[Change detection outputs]
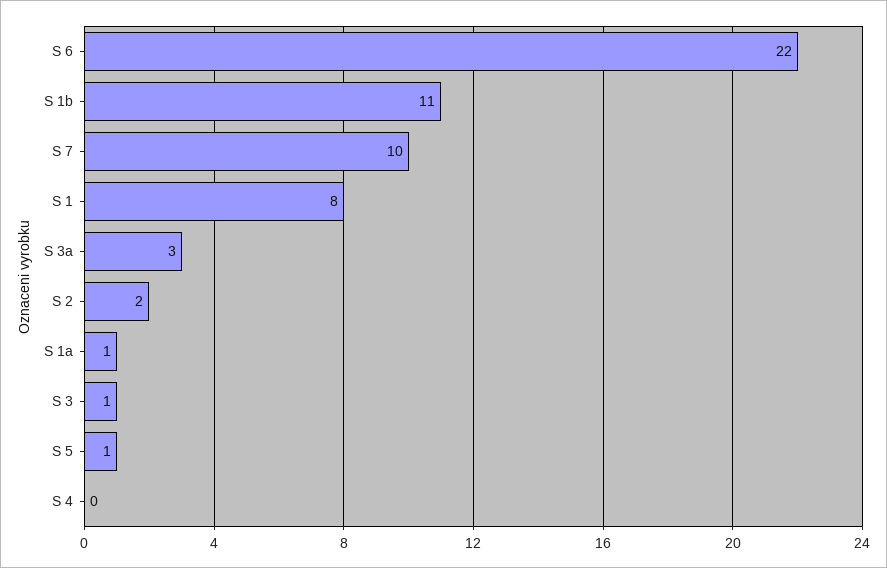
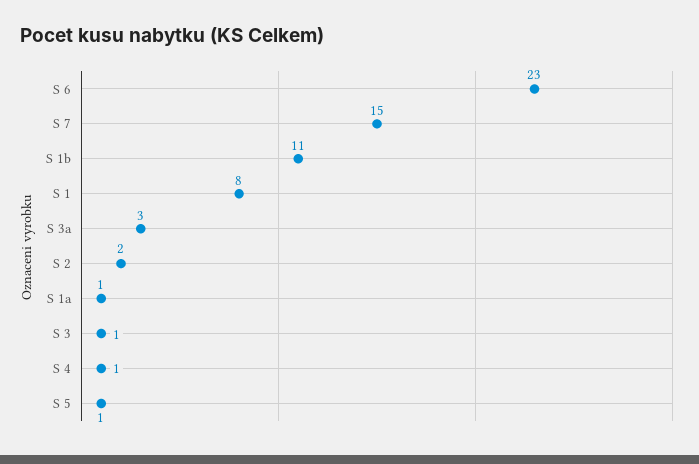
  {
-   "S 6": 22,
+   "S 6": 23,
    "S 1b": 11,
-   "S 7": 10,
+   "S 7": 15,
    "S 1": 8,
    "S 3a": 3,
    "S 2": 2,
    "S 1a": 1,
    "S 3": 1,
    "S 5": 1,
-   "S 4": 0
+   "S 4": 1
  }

--

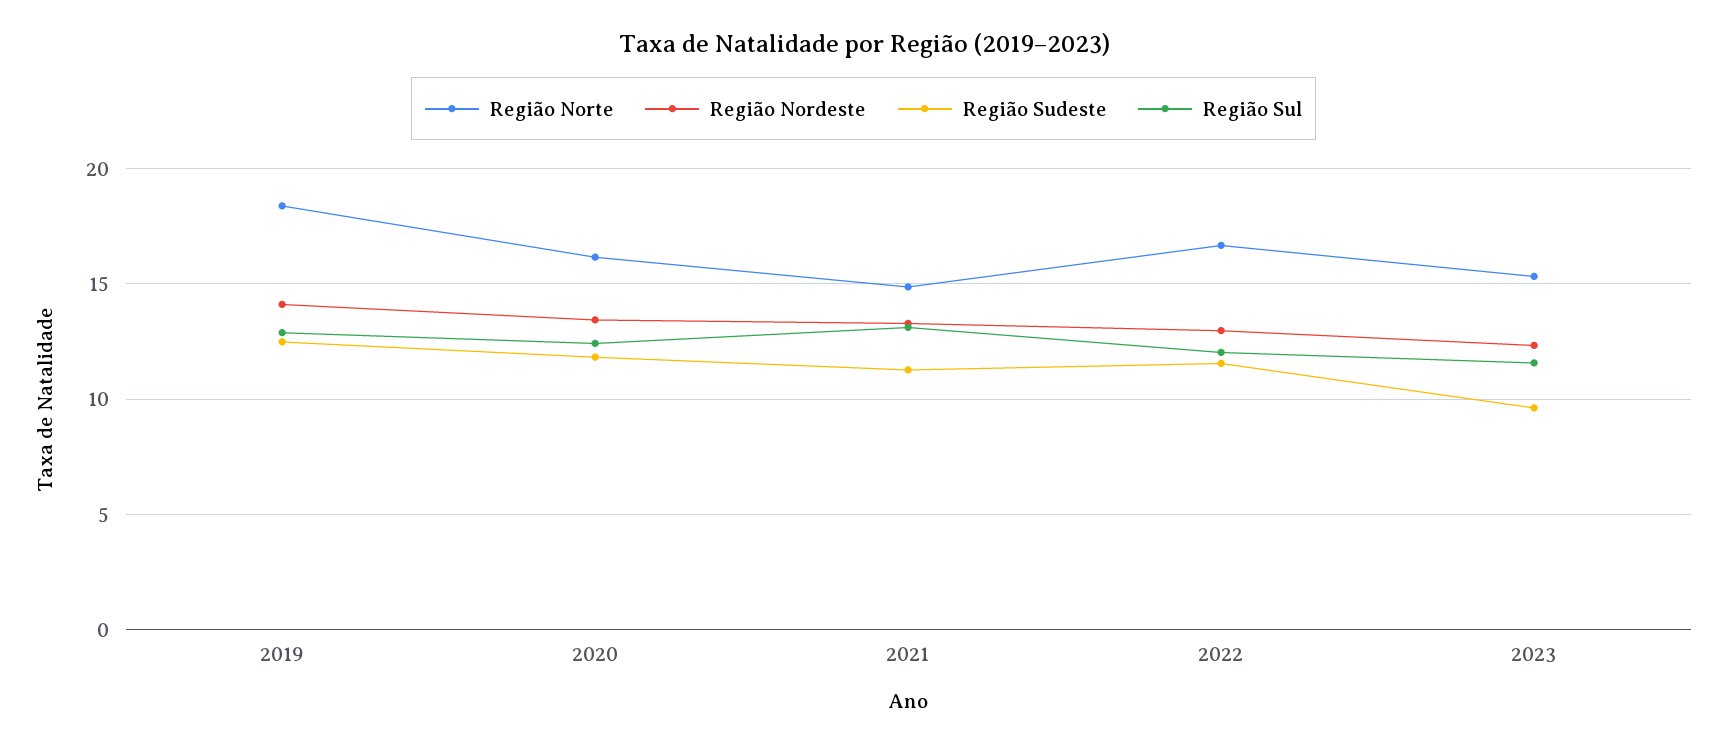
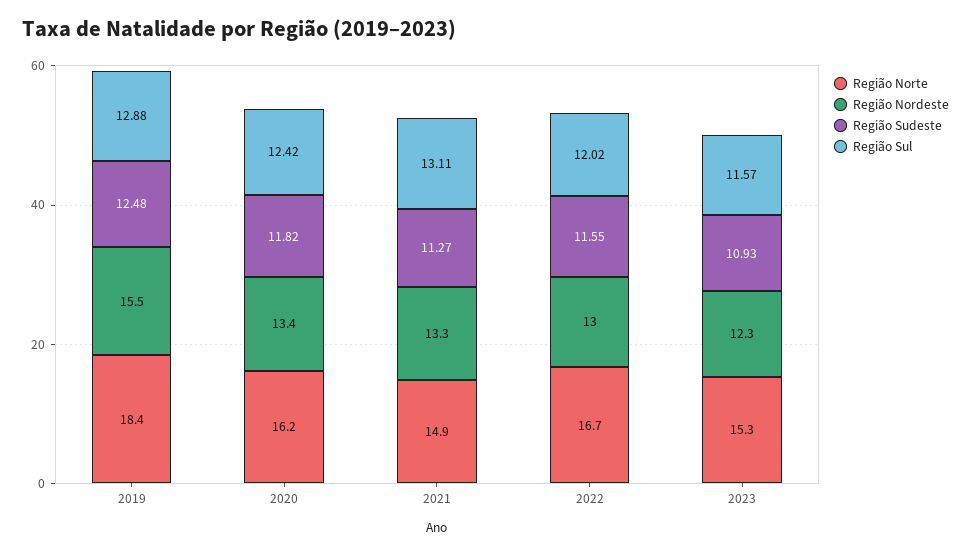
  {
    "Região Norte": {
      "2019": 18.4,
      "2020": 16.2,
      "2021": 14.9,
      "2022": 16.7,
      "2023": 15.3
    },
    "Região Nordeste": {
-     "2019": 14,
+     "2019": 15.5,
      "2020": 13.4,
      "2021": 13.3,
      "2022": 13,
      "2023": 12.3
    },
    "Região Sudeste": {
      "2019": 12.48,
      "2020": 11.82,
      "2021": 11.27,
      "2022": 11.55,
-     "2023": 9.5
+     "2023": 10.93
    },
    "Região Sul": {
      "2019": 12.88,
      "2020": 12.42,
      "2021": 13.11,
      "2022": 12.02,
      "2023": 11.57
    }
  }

HOW TO COMPLETE THIS TASK:
Which lines in the data above hold the string "Região"? Return each of them.

TASK SOLUTION:
    "Região Norte": {
    "Região Nordeste": {
    "Região Sudeste": {
    "Região Sul": {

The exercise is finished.